Marfan Syndrome and Heart Disease

Marfan syndrome is a genetic disease which affects the “connective tissue”. This is the substance which keeps all the organs, cells and tissues together. It affects 1/5000 people.

One of the main organs affected by Marfan Syndrome is, Heart. The two well-documented abnormalities seen in this syndrome are:

  1. Aortic root dilatation (bulging or enlarged aorta) which can lead to aortic dissection
  2. Mitral Vale Prolapse (MVP) with subsequent malfunction of the valve, leading into mitral regurgitation

Another abnormality, which hasn’t been as well documented is Heart Failure, unrelated to the valvular pathology. With the advanced echocardiography techniques i.e. myocardial strain imaging (Speckle tracking) we can now diagnose heart failure at early stages. Echocardiogram (Cardiac echo or ultrasound) plays an important part in diagnosing cardiac-related abnormalities in Marfan Syndrome and usually serial studies, over time are necessary to avoid life-threatening conditions like aortic dissection or not to miss severe mitral valve regurgitation which can lead to heart failure.
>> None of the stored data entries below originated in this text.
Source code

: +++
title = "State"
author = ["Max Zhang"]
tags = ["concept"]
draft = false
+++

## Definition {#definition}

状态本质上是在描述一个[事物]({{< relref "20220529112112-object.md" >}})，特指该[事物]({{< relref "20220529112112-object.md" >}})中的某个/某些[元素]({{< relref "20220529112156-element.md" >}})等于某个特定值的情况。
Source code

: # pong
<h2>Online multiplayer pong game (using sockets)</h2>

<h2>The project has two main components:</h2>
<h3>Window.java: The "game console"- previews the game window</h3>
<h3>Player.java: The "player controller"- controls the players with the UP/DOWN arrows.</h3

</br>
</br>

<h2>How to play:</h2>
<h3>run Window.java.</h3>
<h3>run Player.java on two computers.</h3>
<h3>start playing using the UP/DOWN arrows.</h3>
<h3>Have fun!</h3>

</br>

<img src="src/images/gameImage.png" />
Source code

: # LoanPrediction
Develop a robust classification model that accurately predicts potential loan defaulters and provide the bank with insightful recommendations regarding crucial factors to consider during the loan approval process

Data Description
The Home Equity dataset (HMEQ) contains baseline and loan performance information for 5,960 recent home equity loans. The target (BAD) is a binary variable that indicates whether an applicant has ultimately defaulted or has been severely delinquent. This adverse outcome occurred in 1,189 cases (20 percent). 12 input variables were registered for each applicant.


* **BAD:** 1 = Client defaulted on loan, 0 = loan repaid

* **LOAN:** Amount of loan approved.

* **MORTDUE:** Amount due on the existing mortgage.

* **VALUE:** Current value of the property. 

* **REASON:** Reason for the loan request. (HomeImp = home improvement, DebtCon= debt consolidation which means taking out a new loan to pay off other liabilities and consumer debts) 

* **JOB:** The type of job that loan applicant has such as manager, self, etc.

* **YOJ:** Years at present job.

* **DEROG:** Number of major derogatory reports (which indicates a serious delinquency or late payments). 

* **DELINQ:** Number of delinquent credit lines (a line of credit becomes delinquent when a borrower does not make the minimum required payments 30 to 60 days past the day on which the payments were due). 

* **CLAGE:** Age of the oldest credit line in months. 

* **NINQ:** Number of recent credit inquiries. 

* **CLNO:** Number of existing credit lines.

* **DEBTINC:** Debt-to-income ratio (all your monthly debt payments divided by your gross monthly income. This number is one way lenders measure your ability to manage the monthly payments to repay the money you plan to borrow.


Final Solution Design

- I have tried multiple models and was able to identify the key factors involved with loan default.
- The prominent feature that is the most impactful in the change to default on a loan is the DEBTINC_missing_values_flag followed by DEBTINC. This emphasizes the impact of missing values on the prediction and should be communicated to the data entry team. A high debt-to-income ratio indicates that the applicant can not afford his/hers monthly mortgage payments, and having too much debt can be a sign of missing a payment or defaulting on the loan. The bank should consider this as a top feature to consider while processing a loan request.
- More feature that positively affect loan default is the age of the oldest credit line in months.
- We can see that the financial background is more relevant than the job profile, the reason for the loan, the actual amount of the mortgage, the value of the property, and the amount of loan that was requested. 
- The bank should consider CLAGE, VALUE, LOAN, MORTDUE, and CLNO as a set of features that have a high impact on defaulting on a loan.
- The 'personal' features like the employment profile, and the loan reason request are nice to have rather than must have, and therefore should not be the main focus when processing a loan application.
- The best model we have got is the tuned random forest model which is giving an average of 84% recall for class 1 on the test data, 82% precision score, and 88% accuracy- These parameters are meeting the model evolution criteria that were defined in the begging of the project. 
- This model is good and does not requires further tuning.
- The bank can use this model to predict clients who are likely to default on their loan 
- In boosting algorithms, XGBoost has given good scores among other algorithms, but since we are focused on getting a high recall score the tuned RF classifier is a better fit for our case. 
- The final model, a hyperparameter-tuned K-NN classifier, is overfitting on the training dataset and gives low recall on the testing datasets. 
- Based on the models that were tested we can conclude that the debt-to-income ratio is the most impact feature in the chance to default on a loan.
Here is a case of a 29 year old man with Marfan Syndrome, diagnosed genetically with aortic root dilatation and early stage heart failure which is evident on strain echocardiogram images. As he does NOT have any significant valve disease, this type of heart failure can be attributed to genetic abnormalities, inherent to Marfan Syndrome, affecting the connective tissue.